L’acteur, metteur en scène et directeur de théâtre sort de serre son «conte des contes» pour nous entraîner dans un voyage au sein de la forêt obscure de nous-mêmes. On en sort neufs, heureux et rebaptisés… 

Dans son bureau, il y a une vieille table en bois qui a peut-être à nous livrer les secrets de son talent et de ses inspirations, un fauteuil bordeaux qui a dû traîner son cuir un peu partout, deux chaises noires qui ont moins vécu que nous, la reproduction d’un tableau de Botero, par terre contre le mur, et deux ou trois autres toiles qui nous tournent le dos, «parce qu’elles avaient besoin de se reposer un peu». Le réalisme magique n’est pas seulement dans les œuvres d’Omar Porras, il est dans son quotidien. L’homme est attentif au derrière des choses et aux clins d’œil de la vie, à cette chanson dans les hauts parleurs, alors que je prends congé: «Vous entendez? Quelle sortie!» Je ne la ferai pas entendre ici, la chanson, il y a des surgissements d’enfance que l’on garde pour soi. Et Omar Porras, que garde-t-il pour lui? Tout ce qui pourrait être dit platement et autour de quoi il n’y aurait pas d’histoires à broder. Tout ce qui manque de magie, à supposer que la magie se dérobe parfois ici ou là, dans sa vie. Rien n’est moins sûr.

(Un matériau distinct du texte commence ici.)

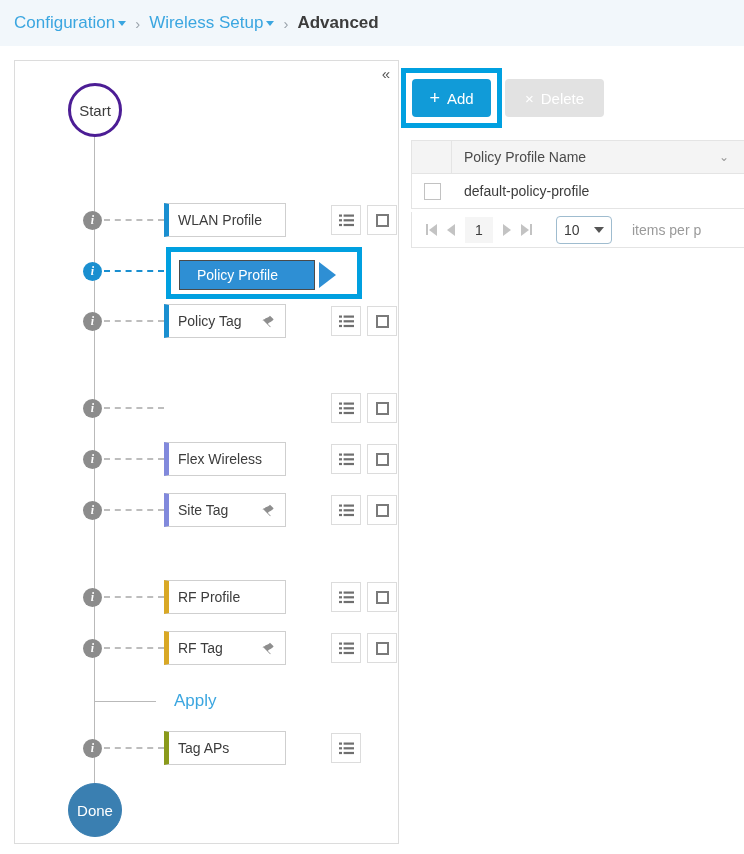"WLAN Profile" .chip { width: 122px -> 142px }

«Ce qui est magique, c’est comment on voit la vie. L’eau dans ce verre, je la vois, là, mais quand on se concentre sur l’ici, on voit l’ailleurs, le cheminement, les métamorphoses, la source et l’arrivée. Je ne suis pas un inventeur, je suis un découvreur, j’enlève la couverture, je tente de révéler les palimpsestes qui sont là.  Lorsque je suis face à un acteur, je suis face à un arbre qui cache une forêt. Je vois le cheminement que l’on va faire ensemble, nous sommes là pour entrer en contact, en communication, pour être libres dans cet endroit de l’inconnu, à explorer ensemble.»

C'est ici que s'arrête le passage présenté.